We report a case of a 70-year-old woman hospitalized with abdominal pain and bloating. The patient did not have any underlying diseases, such as diabetes, coronary heart disease, or hypertension. More than 30 years ago, the patient underwent surgery for “ectopic pregnancy”. The patient had no family history of hereditary disease, nor did any immediate family members have a history of cancer. Laboratory tests showed that her hemoglobin and albumin levels were low and she had a high level of cancer antigen 125 (CA125). Enhanced computed tomography (CT) showed a large tumor in the abdomen and pelvis. The patient subsequently underwent surgery, and it was found that the tumor was attached to the terminal ileum. Pathological findings suggested that the tumor was an extrapancreatic SPN, with an ectopic pancreas found in the tumor tissue. The patient did not receive chemotherapy or radiotherapy after surgery. After 13 months of follow-up, the patient was admitted again with abdominal pain. CT showed tumor recurrence with extensive systemic metastases. The patient and her family refused reoperation and biopsy, and the patient was discharged after the abdominal pain and anemia resolved.
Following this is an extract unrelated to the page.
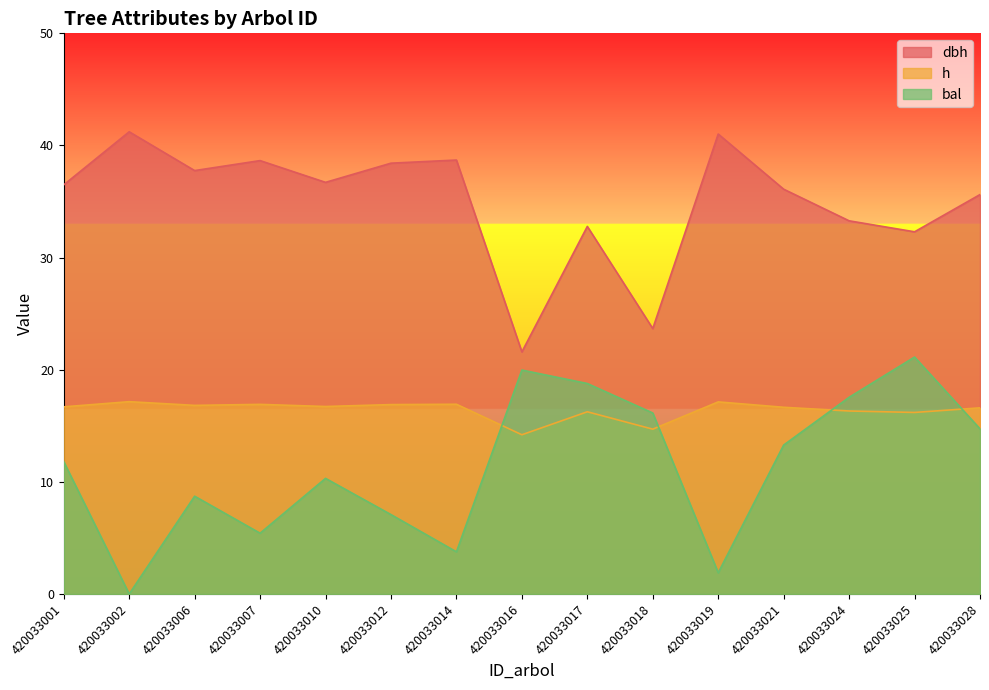

Which category has the highest value across all series?

420033002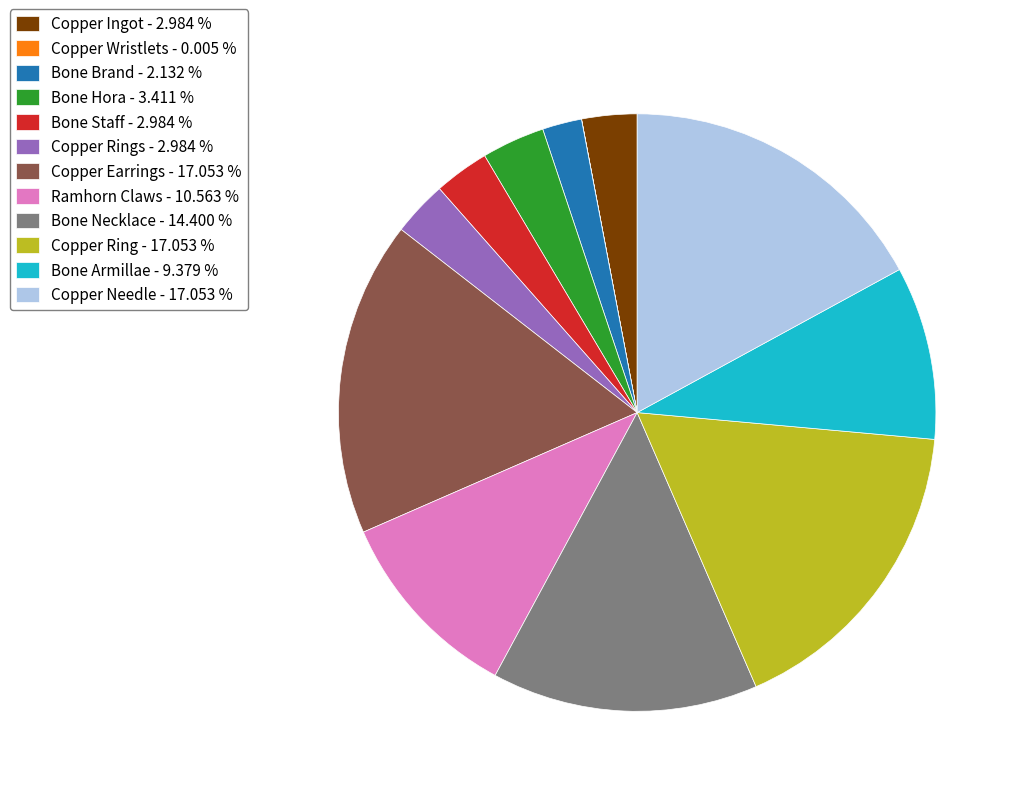

Combined, do Copper Ingot - 2.984 % and Bone Armillae - 9.379 % account for over 50%?

No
We report a rare case of extrapancreatic SPN of ileal origin, which could be the first report worldwide. It had aggressive biological features, with recurrence and metastasis 13 months after surgery. For extrapancreatic SPN, the risk of recurrence should be assessed, and for tumors suspected of malignant behavior, a longer follow-up after discharge may be needed. Although SPN generally has a good prognosis after surgery, there is no consensus on whether postoperative chemotherapy and other treatments are needed for patients with high recurrence risk.